An atmosphere of uncertainty lingers over California as the state begins a challenging implementation of its recreational marijuana law. In looking at how the law that took effect Jan. 1 might affect clinical care for addictions, however, a prominent treatment leader in the state does see one clear positive impact.

“It's really great to see us moving away from counselors being correctional officers and more toward them being helpers and healers,” Pete Nielsen, CEO of the California Consortium of Addiction Programs and Professionals (CCAPP), tells Addiction Professional.

Clinicians in the substance use field generally feel more comfortable talking about addiction as a disease than in defining substance use in legal or moral terms. That doesn't necessarily mean that the transition in thinking regarding marijuana in California will be a totally smooth one, either for counselors or their patients.

Nielsen believes some individuals in recovery might struggle with a greater temptation to use marijuana, now that part of the legal risk is off the table and also because the public will be inundated with advertising from marijuana businesses. Clinicians might need to adjust to new realities as well, he says. It is conceivable, for example, that the counselor's next patient might work in the burgeoning legal pot industry as a legal seller.

Nielsen says that when he worked in private practice, several of his patients used marijuana and varied in the degree to which they were committed to quitting. Oriented mainly to motivational interviewing and cognitive-behavioral therapy as a clinician, Nielsen says he generally worked with these patients in the context of Stages of Change theory. Often their motivation to address their marijuana use came not from legal considerations, but from a spouse's distaste for the patient's smoking at home, or from the patient's own concern that a boss might find out about his/her use and that consequences would result.

Is the state ready?

Nielsen suggests there is little sense that California is fully prepared to take on the policy changes and implementation challenges to come with legalized marijuana. “They're still trying to figure it out,” he says of state officials.

Another potential hurdle surfaced on Thursday with the U.S. Justice Department's move to rescind an Obama administration policy that discouraged federal prosecution of most marijuana offenses in states that have decriminalized marijuana for recreational use.

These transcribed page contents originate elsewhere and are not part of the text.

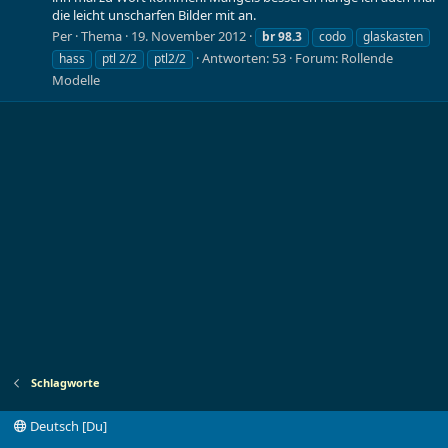
die leicht unscharfen Bilder mit an.
Per
Thema
19. November 2012
br
98.3
codo
glaskasten
Antworten: 53
Forum:
Rollende
hass
ptl 2/2
ptl2/2
Modelle
Schlagworte
Deutsch [Du]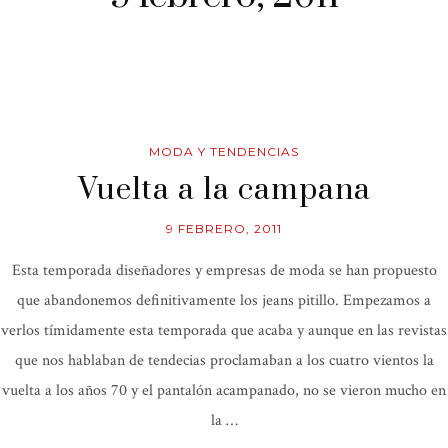
MODA Y TENDENCIAS
Vuelta a la campana
9 FEBRERO, 2011
Esta temporada diseñadores y empresas de moda se han propuesto
que abandonemos definitivamente los jeans pitillo. Empezamos a
verlos tímidamente esta temporada que acaba y aunque en las revistas
que nos hablaban de tendecias proclamaban a los cuatro vientos la
vuelta a los años 70 y el pantalón acampanado, no se vieron mucho en
la …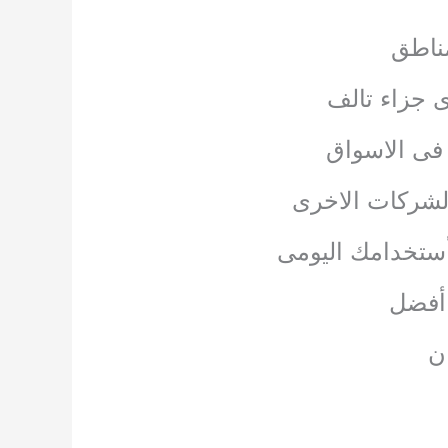
مناطق
ى جزاء تالف
 فى الاسواق
الشركات الاخرى
أستخدامك اليومى
 أفضل
ن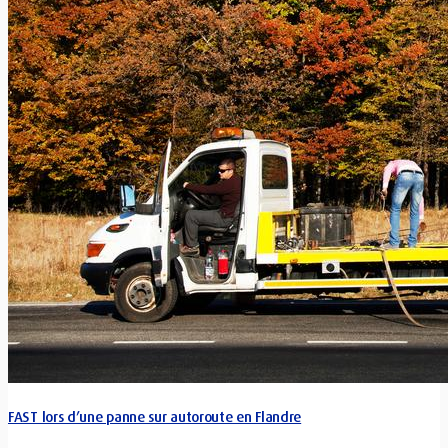
FAST lors d’une panne sur autoroute en Flandre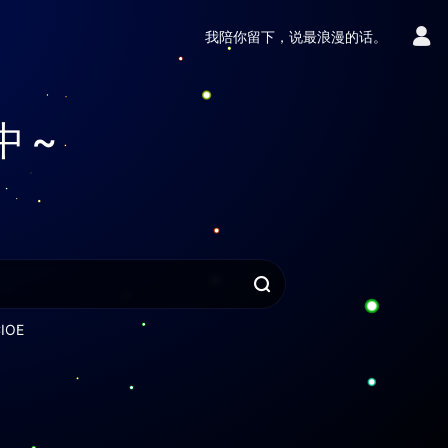
我陪你留下，说最浪漫的话。
中~
IOE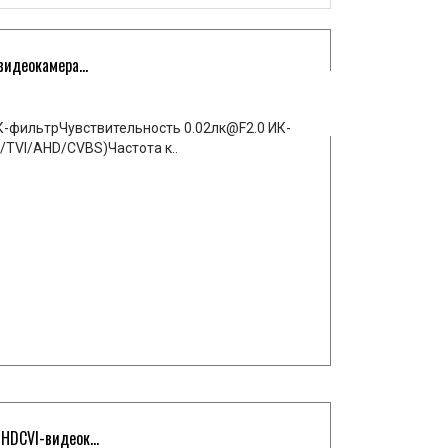
идеокамера...
-фильтрЧувствительность 0.02лк@F2.0 ИК-
TVI/AHD/CVBS)Частота к..
DCVI-видеок...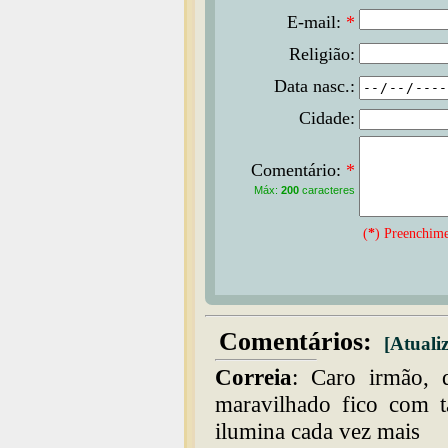
E-mail:
*
Religião:
Data nasc.:
Cidade:
Comentário:
*
Máx:
200
caracteres
(
*
) Preenchime
Comentários:
[Atualiz
Correia
: Caro irmão, 
maravilhado fico com 
ilumina cada vez mais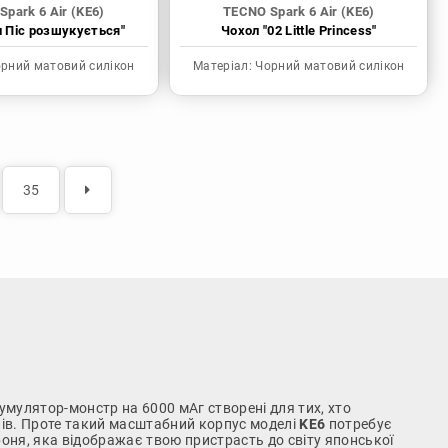
park 6 Air (KE6)
TECNO Spark 6 Air (KE6)
н Піс розшукується"
Чохол "02 Little Princess"
рний матовий силікон
Матеріал:
Чорний матовий силікон
35
умулятор-монстр на 6000 мАг створені для тих, хто
лів. Проте такий масштабний корпус моделі
KE6
потребує
броня, яка відображає твою пристрасть до світу японської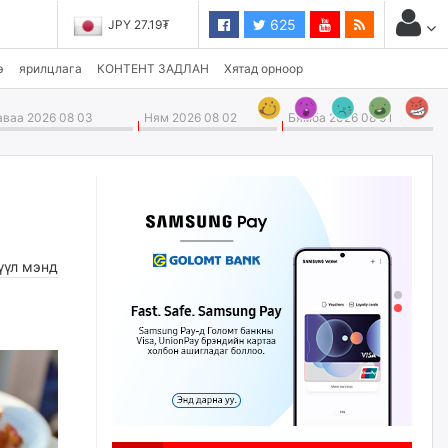
625
JPY 27.19₮
э
ярилцлага
КОНТЕНТ ЗАДЛАН
Хятад орноор
ваа 2026 08 03
Ням 2026 08 02
Бямба 2026 08 01
үүл мэнд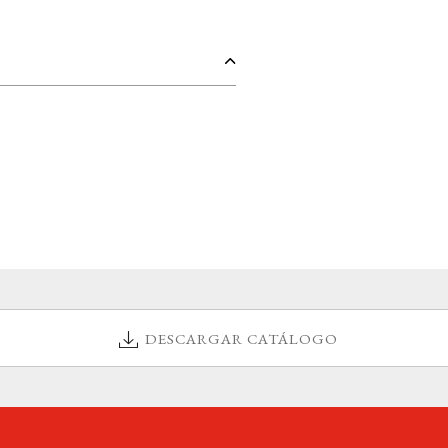
DESCARGAR CATÁLOGO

It remains unclear as to which entities or individuals could end up being targeted most from this shift, a move that addiction field advocates say was largely expected.

Nielsen believes that the revenue picture from regulated marijuana, as it pertains to treatment, will be clearer than what has been the case in states such as Colorado, where revenues have gone into the general fund and the treatment community has had to vie for consideration. Treatment leaders in California, prior to the November 2016 voter initiative, had direct involvement in writing into the ballot measure provisions for funding for substance use services.

Nielsen says it remains to be seen how the treatment and prevention communities specifically will fare when funds are distributed. Treatment advocates are focused on the main area they would like to see helped, he says.

“We want to see the building of a youth treatment system that doesn't currently exist,” Nielsen says. “We send the vast majority of our young patients to other states.”